Crandall worries about the potential impact of tightened regulation. "If the Kyoto Protocol is approved, it could have a negative effect," he says.

And labor availability and productivity will continue to put pressure on costs. Dave Thompson, project manager for mechanical subcontractor Horton CBI on Syncrude's $2-billion upgrader expansion, says craft people are skilled, but there's a lot of stress. "For a man to leave his home in Edmonton to go to a job that's five or six hours away and only get home on weekends, we have to pay top dollar."

It's important to stay aware of competing projects. To keep people from jumping ship for a refinery turnaround simply because it offers more hours, for example, Thompson adds hours and pushes to get things done quickly when labor is available. But "you build contingencies in the schedule in expectation of short labor," he says.

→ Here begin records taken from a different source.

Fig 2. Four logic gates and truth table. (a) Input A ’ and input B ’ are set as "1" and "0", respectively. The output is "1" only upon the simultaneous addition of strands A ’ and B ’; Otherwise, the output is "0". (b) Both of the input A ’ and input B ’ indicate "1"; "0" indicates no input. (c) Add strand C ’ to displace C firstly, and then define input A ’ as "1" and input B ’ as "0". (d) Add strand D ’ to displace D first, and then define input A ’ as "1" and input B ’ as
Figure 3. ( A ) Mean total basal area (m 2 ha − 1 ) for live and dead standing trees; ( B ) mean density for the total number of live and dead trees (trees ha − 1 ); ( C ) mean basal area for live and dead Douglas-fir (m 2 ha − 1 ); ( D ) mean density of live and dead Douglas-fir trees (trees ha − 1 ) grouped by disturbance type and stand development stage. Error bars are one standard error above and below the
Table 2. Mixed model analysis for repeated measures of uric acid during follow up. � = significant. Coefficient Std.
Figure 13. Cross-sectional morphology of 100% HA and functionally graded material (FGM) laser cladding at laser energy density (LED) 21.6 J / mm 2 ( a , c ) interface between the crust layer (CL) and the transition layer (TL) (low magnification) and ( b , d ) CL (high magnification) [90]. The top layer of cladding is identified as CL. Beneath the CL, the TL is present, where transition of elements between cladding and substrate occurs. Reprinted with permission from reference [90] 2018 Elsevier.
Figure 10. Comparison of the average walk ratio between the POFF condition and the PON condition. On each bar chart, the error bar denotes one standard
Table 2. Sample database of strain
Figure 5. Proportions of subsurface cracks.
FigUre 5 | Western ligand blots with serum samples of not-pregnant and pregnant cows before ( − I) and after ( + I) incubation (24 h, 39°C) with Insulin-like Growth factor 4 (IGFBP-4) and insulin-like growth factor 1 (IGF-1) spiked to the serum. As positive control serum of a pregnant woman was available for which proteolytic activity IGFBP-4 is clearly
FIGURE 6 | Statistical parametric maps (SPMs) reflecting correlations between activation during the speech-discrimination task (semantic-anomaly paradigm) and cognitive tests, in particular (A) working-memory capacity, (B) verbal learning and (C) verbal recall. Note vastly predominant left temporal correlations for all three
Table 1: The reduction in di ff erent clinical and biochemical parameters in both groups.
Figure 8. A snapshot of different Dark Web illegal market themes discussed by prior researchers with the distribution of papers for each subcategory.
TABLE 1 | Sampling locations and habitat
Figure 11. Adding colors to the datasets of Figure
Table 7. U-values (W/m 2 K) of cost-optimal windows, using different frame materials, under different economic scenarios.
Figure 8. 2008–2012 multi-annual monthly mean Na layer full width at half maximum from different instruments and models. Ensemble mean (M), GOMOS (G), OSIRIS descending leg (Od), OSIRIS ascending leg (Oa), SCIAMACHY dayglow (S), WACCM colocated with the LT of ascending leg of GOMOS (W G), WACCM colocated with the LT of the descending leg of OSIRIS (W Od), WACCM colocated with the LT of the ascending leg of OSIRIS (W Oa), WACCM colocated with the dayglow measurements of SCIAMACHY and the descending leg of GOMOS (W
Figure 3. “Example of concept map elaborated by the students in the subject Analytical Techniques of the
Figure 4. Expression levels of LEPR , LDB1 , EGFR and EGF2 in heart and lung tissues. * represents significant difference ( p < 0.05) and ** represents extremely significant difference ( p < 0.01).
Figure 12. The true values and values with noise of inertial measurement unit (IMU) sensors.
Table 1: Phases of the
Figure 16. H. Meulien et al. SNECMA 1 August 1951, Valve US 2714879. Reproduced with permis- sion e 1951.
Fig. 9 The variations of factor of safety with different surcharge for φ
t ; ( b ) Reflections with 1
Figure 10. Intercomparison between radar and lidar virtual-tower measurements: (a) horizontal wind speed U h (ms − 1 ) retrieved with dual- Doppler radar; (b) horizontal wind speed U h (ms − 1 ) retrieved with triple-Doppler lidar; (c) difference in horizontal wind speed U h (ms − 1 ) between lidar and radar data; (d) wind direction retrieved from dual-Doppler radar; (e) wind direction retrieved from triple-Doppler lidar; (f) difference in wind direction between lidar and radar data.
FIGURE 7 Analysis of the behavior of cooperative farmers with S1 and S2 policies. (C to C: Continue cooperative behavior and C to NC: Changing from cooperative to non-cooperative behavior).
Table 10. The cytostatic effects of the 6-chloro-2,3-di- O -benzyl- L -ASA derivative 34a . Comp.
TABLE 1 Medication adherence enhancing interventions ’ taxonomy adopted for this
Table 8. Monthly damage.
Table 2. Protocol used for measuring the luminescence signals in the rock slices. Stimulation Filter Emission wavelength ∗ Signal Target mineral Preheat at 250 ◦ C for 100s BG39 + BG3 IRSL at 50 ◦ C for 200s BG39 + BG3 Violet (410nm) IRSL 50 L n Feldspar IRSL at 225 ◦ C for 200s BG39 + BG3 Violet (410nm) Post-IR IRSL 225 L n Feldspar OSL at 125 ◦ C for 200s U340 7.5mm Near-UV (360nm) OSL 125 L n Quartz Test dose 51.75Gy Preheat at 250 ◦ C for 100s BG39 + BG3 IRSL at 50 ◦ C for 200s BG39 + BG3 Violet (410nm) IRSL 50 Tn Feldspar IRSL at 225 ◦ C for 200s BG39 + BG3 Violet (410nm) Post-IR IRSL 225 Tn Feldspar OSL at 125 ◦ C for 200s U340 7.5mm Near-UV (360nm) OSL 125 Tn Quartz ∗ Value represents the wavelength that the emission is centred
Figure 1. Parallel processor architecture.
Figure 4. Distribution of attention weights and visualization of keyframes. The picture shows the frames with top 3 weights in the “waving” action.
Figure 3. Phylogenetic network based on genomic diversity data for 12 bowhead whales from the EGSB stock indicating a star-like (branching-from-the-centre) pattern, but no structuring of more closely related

Two Ways to Process Oil Sands

CNRL's Horizon Project offers a good overview of the kinds of construction required for oil-sands development, since it comprises both surface mining and in-situ development.

     At the surface mine, huge shovels strip out ore and load it into heavy-haul trucks. The ore is transported to sizers and breakers, where it is crushed, mixed with water and solvent, and fed into a hydrotransport pipeline. The extraction process begins here, where solvent and water begin to separate bitumen from sand and clay. The bitumen-processing plant completes the separation, sending bitumen froth to an upgrader. Tailings are shunted first to a holding pond and eventually returned to a mined-out pit.

Upgrader Serves Surface and Insitu Projects (Illustration courtesy of Canadian Natural Resources Ltd.)

     In-situ methods make more economic sense for deposits covered by more than 75 m of overburden. Two of the most common are cyclic steam stimulation (CSS), also known as "huff and puff," and steam assisted gravity drainage (SAGD). Imperial Oil Ltd. first found commercial success with CSS in 1985 at its Cold Lake site. SAGD is a newer technology. Alberta Energy Co. built the first commercial-scale SAGD plant at Foster Creek in the fall of 2001.

SAGD HEATS BITUMEN WITH INJECTED STEAM (TOP) AND COLLECTS IT AS IT FLOWS INTO SLOTTED LINER. (Illustration courtesy of Petroleum Communication Foundation)

CSS PROCEEDS IN STAGES, INJECTING STEAM, SOAKING TO HEAT VISCOUS OIL AND PUMPING TO SURFACE. (Illustration courtesy of Petroleum Communication Foundation)

     Both technologies require construction of well pads and extensive water-treatment facilities. "An in-situ project is mainly a water-treatment plant," says Derek Baker, operations vice president for Suncor's new Firebag in-situ development. The operation requires a steam generator, a plant to separate the heavy oil and water emulsion that is pumped to the surface and facilities to clean the water before it is recycled through the steam generator. A pipeline transports the heavy oil to the same upgrader that serves the surface mine, and another pipeline delivers the upgraded product to refineries farther south.

     In addition to the processing and support facilities, utility infrastructure must be expanded: roads, bridges and work force housing are required for remote locations. Most major oil-sands projects include an onsite cogeneration plant.